■ **TESTO FORNITO**:
>>>
Con questa premessa nonché approccio, anche questa volta ho guardato tutte le puntate de I dieci comandamenti, particolare trasmissione di Rai 3, condotta dal giornalista molisano Domenico Innacone. Complice un raffreddore e il timore di avere l’influenza, domenica sono stata a casa tutto il giorno e ho recuperato su Raiplay le puntate del 2018 che mi mancavano, traendo, così le mie conclusioni: la trasmissione è migliorata, non solo per gli argomenti trattati, ma anche per il tono con cui vengono raccontate le storie. Nonostante si parli spesso dei disagi del nostro Paese nonché delle persone che vivono ai margini della società, non c’è mai retorica né compiacimento né didascalie e, soprattutto, non si parla di certe realtà con atteggiamenti distaccati e privi di sensibilità.
<<<
■ **MATERIALE MOSTRATO**:
>>>
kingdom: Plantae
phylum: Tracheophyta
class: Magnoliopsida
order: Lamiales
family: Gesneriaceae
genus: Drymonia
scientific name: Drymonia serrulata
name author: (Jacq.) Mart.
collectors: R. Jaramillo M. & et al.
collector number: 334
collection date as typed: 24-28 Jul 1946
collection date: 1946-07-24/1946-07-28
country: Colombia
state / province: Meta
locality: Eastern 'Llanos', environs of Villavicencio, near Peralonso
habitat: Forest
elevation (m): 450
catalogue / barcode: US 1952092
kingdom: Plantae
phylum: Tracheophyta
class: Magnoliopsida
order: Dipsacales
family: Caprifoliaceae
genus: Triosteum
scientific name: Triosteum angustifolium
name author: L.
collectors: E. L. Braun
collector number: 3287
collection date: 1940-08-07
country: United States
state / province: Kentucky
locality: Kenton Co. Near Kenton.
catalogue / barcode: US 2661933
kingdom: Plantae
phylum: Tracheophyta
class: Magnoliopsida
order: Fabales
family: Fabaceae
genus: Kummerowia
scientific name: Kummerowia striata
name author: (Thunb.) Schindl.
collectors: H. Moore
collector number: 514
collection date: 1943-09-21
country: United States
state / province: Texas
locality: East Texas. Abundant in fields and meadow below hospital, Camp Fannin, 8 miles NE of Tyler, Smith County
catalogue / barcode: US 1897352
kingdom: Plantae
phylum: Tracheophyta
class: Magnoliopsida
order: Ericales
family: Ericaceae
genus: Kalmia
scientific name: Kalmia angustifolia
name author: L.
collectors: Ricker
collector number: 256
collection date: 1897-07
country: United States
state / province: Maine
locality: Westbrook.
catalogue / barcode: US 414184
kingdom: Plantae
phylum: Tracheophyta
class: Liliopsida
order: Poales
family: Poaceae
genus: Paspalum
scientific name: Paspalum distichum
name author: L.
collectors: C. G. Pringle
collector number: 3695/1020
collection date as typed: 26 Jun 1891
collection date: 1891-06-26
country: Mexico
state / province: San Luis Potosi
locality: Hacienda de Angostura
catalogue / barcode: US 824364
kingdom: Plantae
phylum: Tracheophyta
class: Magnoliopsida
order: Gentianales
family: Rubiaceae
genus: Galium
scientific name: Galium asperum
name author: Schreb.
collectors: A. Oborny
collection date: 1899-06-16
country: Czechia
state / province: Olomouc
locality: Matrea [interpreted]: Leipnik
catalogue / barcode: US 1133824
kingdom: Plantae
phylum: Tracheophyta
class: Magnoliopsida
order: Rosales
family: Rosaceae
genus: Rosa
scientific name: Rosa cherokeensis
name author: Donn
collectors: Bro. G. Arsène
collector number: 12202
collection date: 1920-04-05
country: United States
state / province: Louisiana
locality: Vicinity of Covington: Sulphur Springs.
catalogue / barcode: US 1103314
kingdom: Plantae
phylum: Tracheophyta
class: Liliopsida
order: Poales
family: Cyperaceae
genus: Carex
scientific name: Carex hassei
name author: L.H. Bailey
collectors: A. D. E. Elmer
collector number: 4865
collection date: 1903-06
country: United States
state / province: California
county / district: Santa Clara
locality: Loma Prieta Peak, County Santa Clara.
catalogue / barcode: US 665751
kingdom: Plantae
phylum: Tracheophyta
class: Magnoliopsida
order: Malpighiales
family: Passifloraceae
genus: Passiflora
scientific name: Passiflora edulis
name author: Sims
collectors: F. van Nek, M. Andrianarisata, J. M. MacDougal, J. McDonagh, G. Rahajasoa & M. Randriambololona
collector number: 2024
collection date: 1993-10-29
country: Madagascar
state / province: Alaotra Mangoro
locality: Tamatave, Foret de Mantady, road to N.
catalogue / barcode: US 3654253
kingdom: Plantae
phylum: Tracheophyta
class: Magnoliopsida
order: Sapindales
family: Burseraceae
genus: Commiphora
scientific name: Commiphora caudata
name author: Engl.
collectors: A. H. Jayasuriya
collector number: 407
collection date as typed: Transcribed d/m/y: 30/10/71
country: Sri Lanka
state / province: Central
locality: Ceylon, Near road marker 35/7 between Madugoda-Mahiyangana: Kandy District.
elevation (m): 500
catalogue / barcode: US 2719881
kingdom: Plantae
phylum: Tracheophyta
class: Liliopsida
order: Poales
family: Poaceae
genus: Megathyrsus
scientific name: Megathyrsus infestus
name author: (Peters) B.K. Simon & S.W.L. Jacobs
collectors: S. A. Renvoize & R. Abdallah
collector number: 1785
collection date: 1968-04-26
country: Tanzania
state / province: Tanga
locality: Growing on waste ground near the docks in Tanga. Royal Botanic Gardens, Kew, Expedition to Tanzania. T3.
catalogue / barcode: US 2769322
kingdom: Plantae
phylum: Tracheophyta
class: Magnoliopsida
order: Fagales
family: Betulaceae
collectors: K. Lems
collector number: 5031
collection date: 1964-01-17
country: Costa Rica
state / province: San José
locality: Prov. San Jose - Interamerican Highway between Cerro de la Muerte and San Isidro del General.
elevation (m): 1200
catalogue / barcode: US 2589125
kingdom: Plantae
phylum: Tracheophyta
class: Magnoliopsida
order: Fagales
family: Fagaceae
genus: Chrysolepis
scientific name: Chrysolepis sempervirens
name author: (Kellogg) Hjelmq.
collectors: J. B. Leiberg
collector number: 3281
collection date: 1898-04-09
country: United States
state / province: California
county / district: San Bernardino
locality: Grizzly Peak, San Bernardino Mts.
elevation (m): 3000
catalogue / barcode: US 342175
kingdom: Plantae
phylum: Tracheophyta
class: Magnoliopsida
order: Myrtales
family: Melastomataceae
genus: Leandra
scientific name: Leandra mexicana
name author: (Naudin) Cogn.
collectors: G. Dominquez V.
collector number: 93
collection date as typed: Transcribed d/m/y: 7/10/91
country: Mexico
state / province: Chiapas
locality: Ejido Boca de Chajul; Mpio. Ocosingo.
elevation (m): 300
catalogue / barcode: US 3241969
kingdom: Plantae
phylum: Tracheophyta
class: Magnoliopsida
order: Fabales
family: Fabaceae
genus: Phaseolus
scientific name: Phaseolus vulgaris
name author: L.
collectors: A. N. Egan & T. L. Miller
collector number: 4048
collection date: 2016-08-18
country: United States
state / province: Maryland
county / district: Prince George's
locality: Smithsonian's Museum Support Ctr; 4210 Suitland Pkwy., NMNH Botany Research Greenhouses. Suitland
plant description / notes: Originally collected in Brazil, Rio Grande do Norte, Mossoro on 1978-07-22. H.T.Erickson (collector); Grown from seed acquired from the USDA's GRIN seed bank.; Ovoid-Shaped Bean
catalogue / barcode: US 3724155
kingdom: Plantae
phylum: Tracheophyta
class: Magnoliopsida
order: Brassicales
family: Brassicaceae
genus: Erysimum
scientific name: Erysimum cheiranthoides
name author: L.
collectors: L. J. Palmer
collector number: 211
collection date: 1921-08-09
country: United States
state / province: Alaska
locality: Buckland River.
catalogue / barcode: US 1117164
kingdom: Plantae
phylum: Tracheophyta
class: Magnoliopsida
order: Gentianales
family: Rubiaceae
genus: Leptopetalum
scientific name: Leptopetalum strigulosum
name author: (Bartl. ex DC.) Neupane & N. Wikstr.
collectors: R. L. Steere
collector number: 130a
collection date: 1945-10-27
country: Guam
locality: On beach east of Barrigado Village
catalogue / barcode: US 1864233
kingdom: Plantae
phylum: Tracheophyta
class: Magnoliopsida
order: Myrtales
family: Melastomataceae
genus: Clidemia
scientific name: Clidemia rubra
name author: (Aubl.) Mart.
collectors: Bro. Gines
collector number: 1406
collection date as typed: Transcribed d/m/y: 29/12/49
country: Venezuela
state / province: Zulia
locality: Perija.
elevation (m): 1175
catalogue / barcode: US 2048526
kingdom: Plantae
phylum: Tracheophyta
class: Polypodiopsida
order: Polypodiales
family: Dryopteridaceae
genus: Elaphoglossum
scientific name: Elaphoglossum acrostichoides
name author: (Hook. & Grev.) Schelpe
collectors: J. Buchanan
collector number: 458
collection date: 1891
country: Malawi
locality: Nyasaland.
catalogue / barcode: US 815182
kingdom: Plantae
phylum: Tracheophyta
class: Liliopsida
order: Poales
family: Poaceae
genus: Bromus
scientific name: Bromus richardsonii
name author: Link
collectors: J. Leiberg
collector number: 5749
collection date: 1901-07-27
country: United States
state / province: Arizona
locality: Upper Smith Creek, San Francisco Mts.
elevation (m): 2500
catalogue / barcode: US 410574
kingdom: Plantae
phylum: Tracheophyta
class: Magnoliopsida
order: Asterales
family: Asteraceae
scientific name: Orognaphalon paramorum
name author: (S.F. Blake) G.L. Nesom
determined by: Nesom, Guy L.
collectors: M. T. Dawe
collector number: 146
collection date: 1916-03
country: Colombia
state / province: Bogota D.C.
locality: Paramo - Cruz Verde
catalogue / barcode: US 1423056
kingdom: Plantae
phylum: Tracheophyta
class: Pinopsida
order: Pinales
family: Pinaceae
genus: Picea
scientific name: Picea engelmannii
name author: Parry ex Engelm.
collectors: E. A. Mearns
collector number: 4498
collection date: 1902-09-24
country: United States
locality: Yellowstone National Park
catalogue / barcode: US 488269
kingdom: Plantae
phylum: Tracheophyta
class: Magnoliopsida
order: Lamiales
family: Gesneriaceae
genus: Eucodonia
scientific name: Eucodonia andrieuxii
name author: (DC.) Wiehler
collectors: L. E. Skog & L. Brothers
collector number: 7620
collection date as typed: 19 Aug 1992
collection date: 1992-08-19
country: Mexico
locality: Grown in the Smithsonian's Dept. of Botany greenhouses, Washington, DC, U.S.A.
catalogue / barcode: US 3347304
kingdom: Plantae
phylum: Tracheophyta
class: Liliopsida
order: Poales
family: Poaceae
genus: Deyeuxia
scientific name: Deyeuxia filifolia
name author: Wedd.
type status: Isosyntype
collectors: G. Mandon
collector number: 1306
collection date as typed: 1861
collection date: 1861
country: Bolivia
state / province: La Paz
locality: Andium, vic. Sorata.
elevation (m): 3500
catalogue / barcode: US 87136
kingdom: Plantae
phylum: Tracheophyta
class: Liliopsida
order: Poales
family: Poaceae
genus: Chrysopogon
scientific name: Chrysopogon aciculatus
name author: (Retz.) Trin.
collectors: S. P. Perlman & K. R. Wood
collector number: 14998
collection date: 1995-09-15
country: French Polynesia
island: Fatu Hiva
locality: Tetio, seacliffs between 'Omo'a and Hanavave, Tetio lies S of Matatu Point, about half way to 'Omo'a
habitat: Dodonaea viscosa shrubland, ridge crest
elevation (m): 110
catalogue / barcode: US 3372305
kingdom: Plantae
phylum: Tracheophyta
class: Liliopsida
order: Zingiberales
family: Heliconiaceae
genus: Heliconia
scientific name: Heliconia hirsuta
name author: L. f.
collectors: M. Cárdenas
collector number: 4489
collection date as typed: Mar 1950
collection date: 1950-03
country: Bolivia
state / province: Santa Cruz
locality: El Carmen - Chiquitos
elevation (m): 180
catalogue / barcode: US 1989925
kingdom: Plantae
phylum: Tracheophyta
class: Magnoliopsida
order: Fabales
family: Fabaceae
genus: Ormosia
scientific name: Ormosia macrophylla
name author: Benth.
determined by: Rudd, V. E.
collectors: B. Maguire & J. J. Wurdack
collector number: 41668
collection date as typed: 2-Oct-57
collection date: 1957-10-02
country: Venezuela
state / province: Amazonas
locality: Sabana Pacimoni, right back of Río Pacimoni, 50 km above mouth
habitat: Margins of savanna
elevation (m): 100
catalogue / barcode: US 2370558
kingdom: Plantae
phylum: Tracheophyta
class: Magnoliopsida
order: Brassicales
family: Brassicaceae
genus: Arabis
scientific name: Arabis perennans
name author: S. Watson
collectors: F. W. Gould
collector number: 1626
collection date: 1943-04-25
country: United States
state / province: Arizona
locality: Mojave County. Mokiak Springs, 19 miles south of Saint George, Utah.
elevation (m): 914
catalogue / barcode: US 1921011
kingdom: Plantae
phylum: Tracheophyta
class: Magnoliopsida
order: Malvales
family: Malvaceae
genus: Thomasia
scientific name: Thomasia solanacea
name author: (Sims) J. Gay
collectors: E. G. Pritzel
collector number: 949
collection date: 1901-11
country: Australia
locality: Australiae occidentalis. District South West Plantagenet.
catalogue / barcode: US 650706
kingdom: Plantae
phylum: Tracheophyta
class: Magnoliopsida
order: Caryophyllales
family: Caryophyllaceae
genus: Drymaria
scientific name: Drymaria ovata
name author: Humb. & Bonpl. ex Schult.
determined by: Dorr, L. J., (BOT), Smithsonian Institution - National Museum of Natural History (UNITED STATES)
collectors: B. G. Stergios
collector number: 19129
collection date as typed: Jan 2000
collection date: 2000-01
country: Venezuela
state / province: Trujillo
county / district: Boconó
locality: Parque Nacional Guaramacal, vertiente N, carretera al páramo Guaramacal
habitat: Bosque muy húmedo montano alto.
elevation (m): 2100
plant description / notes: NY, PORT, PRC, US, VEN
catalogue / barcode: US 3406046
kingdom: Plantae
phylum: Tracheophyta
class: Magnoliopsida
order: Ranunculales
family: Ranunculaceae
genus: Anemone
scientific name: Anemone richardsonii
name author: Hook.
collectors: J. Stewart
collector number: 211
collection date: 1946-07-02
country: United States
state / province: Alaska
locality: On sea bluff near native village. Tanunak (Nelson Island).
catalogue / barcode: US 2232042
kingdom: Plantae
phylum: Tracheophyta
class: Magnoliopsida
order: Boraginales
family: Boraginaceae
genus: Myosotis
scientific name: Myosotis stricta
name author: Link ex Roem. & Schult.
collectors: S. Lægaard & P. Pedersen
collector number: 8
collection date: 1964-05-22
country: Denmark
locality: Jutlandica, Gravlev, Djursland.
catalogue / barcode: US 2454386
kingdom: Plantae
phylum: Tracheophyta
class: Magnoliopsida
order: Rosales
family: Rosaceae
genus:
<<<
■ **COMPITO ASSEGNATO 1**:
Rispondi a queste domande sul testo dedicato alla trasmissione I dieci comandamenti:
(a) Chi conduce la trasmissione e su quale rete va in onda?
(b) Su quale piattaforma sono state recuperate le puntate mancanti, e di quale anno erano?
(c) Oltre che per gli argomenti trattati, per quale altro aspetto la trasmissione è migliorata?
■ **COMPITO ASSEGNATO 2**: Prosegui il testo sulla trasmissione I dieci comandamenti, riprendendo subito dopo la sua ultima frase.

■ **RISPOSTA 1**:
(a) La conduce il giornalista molisano Domenico Innacone e va in onda su Rai 3.
(b) Le puntate sono state recuperate su Raiplay ed erano del 2018.
(c) È migliorata per il tono con cui vengono raccontate le storie.

■ **RISPOSTA 2**:
Sono diverse, infatti, le trasmissioni che, nel corso del tempo, parlando del popolo e, spesso, degli ultimi, si sono poste con arroganza non nei confronti degli intervistati, ma del pubblico, quasi come per dire agli spettatori: “Vergognatevi della vostra eventuale posizione media/benestante/privilegiata e guardate chi muore di fame, chi non ha una cosa o chi viene da lontano”. No, tutto questo non è presente, non è fatta per trasmettere sensi di colpa, perché la sensibilità e il tatto che Domenico Iannacone ha nel raccontare le storie è quella di un fratello o figlio che va a trovare i familiari o amici e ce li fa conoscere. Per certi versi mi ricorda Joe Marrazzo, il mio giornalista preferito di sempre. Il passo avanti de I dieci comandamenti è quello di aver perso il tono pasoliniano (sarà che non amo Pasolini, ma non è il momento di spiegare il perché) delle altre edizioni e di essere diventata una trasmissione unica e, soprattutto, umana.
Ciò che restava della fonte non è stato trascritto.